Reports are starting to bubble up around the region of cancer surgeries and weekly treatments being canceled due to equipment and/or capacity issues on an individual treatment center level. In a time like this, however, it is critical for all regional hospitals to find solutions before patients are told to forego treatment. While the Philadelphia tri-state area hasn’t reached that point, now is the time to collaborate on an appropriate path forward.

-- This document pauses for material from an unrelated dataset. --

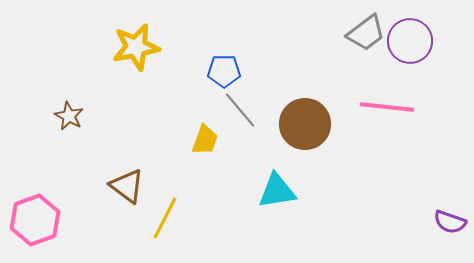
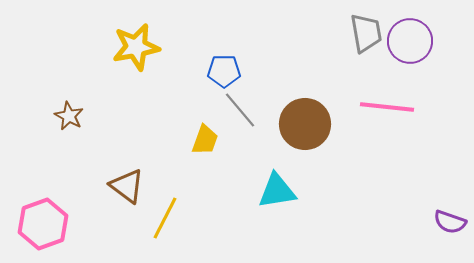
gray trapezoid: rotated 63 degrees counterclockwise
pink hexagon: moved 8 px right, 4 px down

In order to do this, members of the larger health care ecosystem such as the general and university hospitals in Philadelphia, community hospitals in the suburbs of Pennsylvania and New Jersey, along with insurance providers and treating physicians, must come together to ensure there is no disruption for those impacted by COVID-19, as well as the tens of millions suffering from other conditions including cardiac disease, cancer, and stroke. This pandemic will not pass in two weeks, and those conditions will eventually backlog into a “double hump” of clinical shortage that will quickly worsen morbidity and mortality for those conditions.
At a local and regional level, specialty hospitals like Cancer Treatment Centers of America that treat a specific type of condition must look to partner with community general hospitals to help them create more capacity, more concentrated expertise, and to avoid forgetting the millions of other patients during this crisis. The pressure on these precious resources will get worse before getting better, and this mobilization needs to occur immediately.
Fundamentally, as a system, we must do three things:
Maximally utilize regional capacity at hospitals equipped to handle the massive amount of respiratory illness and infectious disease seen in the COVID-19 pandemic.
Ensure acute care and specialty hospitals step up and free up capacity so the above centers can continue to maximize capacity, speed, separation, and focused expertise.
Avoid the “double hump” of clinical shortage on a system that will have a debt-load of non-COVID clinical cases to tend to with a sick, burned out clinical workforce.
Ultimately, “flattening the curve” is contingent on having enough capacity — beds, ICUs, supplies, clinicians — to handle the spike in need. At the same time, certain centers are more capable and expert at handling certain conditions which are not going to go away (heart conditions, stroke, cancer, and necessary surgeries). Large health systems are generally skilled at treating many conditions such as infectious diseases, while specialty hospitals are particularly adept at treating specific conditions. This is exactly what each should be focusing on during this pandemic.
As clinicians, we always focus on the patients in greatest immediate need, which in this current crisis would seem to be COVID patients. But we must not lose sight of the tens of millions of other patients who also need our assistance now. There is an enormous imperative for specialty institutions to bring in reinforcements to their local community hospitals that need beds and resources by treating their non-COVID patients as their own until we get through this current crisis. Working together, we can all find the light through the darkness and ensure our patients remain vigilant as we walk down this unprecedented path together.
Pat A. Basu is the president and CEO of Cancer Treatment Centers of America Global Inc. Prior to joining CTCA, Basu served as a White House fellow and senior adviser and played a key role in helping execute portions of then-President Barack Obama’s economic and health agenda.